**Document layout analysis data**
━━━━━━━━━━━━━━━━━━━━━━━━━━━━━━

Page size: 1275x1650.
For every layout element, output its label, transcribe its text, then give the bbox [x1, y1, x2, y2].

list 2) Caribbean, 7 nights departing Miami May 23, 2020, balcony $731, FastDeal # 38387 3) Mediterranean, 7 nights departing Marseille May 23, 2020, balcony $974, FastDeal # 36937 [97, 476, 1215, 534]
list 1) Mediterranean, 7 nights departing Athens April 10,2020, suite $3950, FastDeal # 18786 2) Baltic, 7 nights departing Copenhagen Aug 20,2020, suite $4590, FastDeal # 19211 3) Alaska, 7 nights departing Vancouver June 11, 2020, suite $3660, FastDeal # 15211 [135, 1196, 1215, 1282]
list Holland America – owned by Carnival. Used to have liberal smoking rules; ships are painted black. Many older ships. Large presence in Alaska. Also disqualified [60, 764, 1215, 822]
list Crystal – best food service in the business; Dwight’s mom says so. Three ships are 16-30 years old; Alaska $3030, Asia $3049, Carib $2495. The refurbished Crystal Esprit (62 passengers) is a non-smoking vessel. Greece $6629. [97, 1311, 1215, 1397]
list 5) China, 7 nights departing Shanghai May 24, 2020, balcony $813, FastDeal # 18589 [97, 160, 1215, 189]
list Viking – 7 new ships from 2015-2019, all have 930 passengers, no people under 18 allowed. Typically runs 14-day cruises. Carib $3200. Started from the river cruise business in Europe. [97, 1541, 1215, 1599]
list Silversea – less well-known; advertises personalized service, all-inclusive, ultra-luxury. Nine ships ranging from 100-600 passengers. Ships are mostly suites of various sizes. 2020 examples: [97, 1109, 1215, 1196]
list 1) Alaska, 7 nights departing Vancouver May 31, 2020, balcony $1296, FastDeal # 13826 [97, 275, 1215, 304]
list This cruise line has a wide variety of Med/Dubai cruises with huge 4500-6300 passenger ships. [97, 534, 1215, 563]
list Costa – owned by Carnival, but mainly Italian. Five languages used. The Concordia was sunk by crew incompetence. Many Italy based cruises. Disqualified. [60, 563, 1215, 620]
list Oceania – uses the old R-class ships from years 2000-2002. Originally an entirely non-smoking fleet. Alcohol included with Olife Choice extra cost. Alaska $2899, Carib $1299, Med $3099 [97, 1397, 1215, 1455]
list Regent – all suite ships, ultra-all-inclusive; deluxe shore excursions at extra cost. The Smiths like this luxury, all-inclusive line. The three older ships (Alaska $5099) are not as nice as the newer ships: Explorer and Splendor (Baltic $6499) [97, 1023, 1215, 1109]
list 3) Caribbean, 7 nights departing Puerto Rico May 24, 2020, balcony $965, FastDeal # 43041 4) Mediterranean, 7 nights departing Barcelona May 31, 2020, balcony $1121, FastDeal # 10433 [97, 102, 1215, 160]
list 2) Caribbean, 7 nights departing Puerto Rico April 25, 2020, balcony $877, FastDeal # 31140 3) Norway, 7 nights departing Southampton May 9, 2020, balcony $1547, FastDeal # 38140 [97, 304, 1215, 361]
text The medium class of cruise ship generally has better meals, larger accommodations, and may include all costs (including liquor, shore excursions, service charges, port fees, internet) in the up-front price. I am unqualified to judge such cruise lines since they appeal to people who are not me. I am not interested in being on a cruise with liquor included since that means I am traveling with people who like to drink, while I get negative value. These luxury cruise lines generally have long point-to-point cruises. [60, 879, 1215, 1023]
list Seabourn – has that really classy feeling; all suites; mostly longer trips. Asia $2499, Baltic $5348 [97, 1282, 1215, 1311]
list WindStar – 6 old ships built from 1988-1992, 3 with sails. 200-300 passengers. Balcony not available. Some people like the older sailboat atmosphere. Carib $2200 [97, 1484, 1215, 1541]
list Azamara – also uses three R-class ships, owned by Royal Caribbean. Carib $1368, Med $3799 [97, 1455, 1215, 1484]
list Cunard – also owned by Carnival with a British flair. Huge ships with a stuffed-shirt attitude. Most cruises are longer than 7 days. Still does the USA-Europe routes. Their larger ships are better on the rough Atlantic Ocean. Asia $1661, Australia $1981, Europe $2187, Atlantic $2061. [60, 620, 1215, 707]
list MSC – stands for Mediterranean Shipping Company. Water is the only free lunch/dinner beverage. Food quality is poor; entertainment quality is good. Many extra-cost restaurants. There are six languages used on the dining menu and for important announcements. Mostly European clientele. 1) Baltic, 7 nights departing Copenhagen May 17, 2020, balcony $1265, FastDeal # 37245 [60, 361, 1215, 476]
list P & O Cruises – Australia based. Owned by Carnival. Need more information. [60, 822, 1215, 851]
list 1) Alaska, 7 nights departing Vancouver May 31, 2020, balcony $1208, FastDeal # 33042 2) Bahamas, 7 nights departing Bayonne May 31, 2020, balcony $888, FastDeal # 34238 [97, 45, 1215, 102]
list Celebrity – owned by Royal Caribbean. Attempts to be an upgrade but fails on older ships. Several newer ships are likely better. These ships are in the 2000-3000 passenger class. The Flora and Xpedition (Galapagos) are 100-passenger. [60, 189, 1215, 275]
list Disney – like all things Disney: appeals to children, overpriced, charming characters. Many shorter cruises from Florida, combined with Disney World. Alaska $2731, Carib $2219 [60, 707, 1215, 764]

━━━━━━━━━━━━━━━━━━━━━━━━━━━━━━

**Job**
Every entry in the data should be returned exactly.

**Answer section**
Page size: 1275x1650.
For every layout element, output its label, transcribe its text, then give the bbox [x1, y1, x2, y2].

list 2) Caribbean, 7 nights departing Miami May 23, 2020, balcony $731, FastDeal # 38387 3) Mediterranean, 7 nights departing Marseille May 23, 2020, balcony $974, FastDeal # 36937 [97, 476, 1215, 534]
list 1) Mediterranean, 7 nights departing Athens April 10,2020, suite $3950, FastDeal # 18786 2) Baltic, 7 nights departing Copenhagen Aug 20,2020, suite $4590, FastDeal # 19211 3) Alaska, 7 nights departing Vancouver June 11, 2020, suite $3660, FastDeal # 15211 [135, 1196, 1215, 1282]
list Holland America – owned by Carnival. Used to have liberal smoking rules; ships are painted black. Many older ships. Large presence in Alaska. Also disqualified [60, 764, 1215, 822]
list Crystal – best food service in the business; Dwight’s mom says so. Three ships are 16-30 years old; Alaska $3030, Asia $3049, Carib $2495. The refurbished Crystal Esprit (62 passengers) is a non-smoking vessel. Greece $6629. [97, 1311, 1215, 1397]
list 5) China, 7 nights departing Shanghai May 24, 2020, balcony $813, FastDeal # 18589 [97, 160, 1215, 189]
list Viking – 7 new ships from 2015-2019, all have 930 passengers, no people under 18 allowed. Typically runs 14-day cruises. Carib $3200. Started from the river cruise business in Europe. [97, 1541, 1215, 1599]
list Silversea – less well-known; advertises personalized service, all-inclusive, ultra-luxury. Nine ships ranging from 100-600 passengers. Ships are mostly suites of various sizes. 2020 examples: [97, 1109, 1215, 1196]
list 1) Alaska, 7 nights departing Vancouver May 31, 2020, balcony $1296, FastDeal # 13826 [97, 275, 1215, 304]
list This cruise line has a wide variety of Med/Dubai cruises with huge 4500-6300 passenger ships. [97, 534, 1215, 563]
list Costa – owned by Carnival, but mainly Italian. Five languages used. The Concordia was sunk by crew incompetence. Many Italy based cruises. Disqualified. [60, 563, 1215, 620]
list Oceania – uses the old R-class ships from years 2000-2002. Originally an entirely non-smoking fleet. Alcohol included with Olife Choice extra cost. Alaska $2899, Carib $1299, Med $3099 [97, 1397, 1215, 1455]
list Regent – all suite ships, ultra-all-inclusive; deluxe shore excursions at extra cost. The Smiths like this luxury, all-inclusive line. The three older ships (Alaska $5099) are not as nice as the newer ships: Explorer and Splendor (Baltic $6499) [97, 1023, 1215, 1109]
list 3) Caribbean, 7 nights departing Puerto Rico May 24, 2020, balcony $965, FastDeal # 43041 4) Mediterranean, 7 nights departing Barcelona May 31, 2020, balcony $1121, FastDeal # 10433 [97, 102, 1215, 160]
list 2) Caribbean, 7 nights departing Puerto Rico April 25, 2020, balcony $877, FastDeal # 31140 3) Norway, 7 nights departing Southampton May 9, 2020, balcony $1547, FastDeal # 38140 [97, 304, 1215, 361]
text The medium class of cruise ship generally has better meals, larger accommodations, and may include all costs (including liquor, shore excursions, service charges, port fees, internet) in the up-front price. I am unqualified to judge such cruise lines since they appeal to people who are not me. I am not interested in being on a cruise with liquor included since that means I am traveling with people who like to drink, while I get negative value. These luxury cruise lines generally have long point-to-point cruises. [60, 879, 1215, 1023]
list Seabourn – has that really classy feeling; all suites; mostly longer trips. Asia $2499, Baltic $5348 [97, 1282, 1215, 1311]
list WindStar – 6 old ships built from 1988-1992, 3 with sails. 200-300 passengers. Balcony not available. Some people like the older sailboat atmosphere. Carib $2200 [97, 1484, 1215, 1541]
list Azamara – also uses three R-class ships, owned by Royal Caribbean. Carib $1368, Med $3799 [97, 1455, 1215, 1484]
list Cunard – also owned by Carnival with a British flair. Huge ships with a stuffed-shirt attitude. Most cruises are longer than 7 days. Still does the USA-Europe routes. Their larger ships are better on the rough Atlantic Ocean. Asia $1661, Australia $1981, Europe $2187, Atlantic $2061. [60, 620, 1215, 707]
list MSC – stands for Mediterranean Shipping Company. Water is the only free lunch/dinner beverage. Food quality is poor; entertainment quality is good. Many extra-cost restaurants. There are six languages used on the dining menu and for important announcements. Mostly European clientele. 1) Baltic, 7 nights departing Copenhagen May 17, 2020, balcony $1265, FastDeal # 37245 [60, 361, 1215, 476]
list P & O Cruises – Australia based. Owned by Carnival. Need more information. [60, 822, 1215, 851]
list 1) Alaska, 7 nights departing Vancouver May 31, 2020, balcony $1208, FastDeal # 33042 2) Bahamas, 7 nights departing Bayonne May 31, 2020, balcony $888, FastDeal # 34238 [97, 45, 1215, 102]
list Celebrity – owned by Royal Caribbean. Attempts to be an upgrade but fails on older ships. Several newer ships are likely better. These ships are in the 2000-3000 passenger class. The Flora and Xpedition (Galapagos) are 100-passenger. [60, 189, 1215, 275]
list Disney – like all things Disney: appeals to children, overpriced, charming characters. Many shorter cruises from Florida, combined with Disney World. Alaska $2731, Carib $2219 [60, 707, 1215, 764]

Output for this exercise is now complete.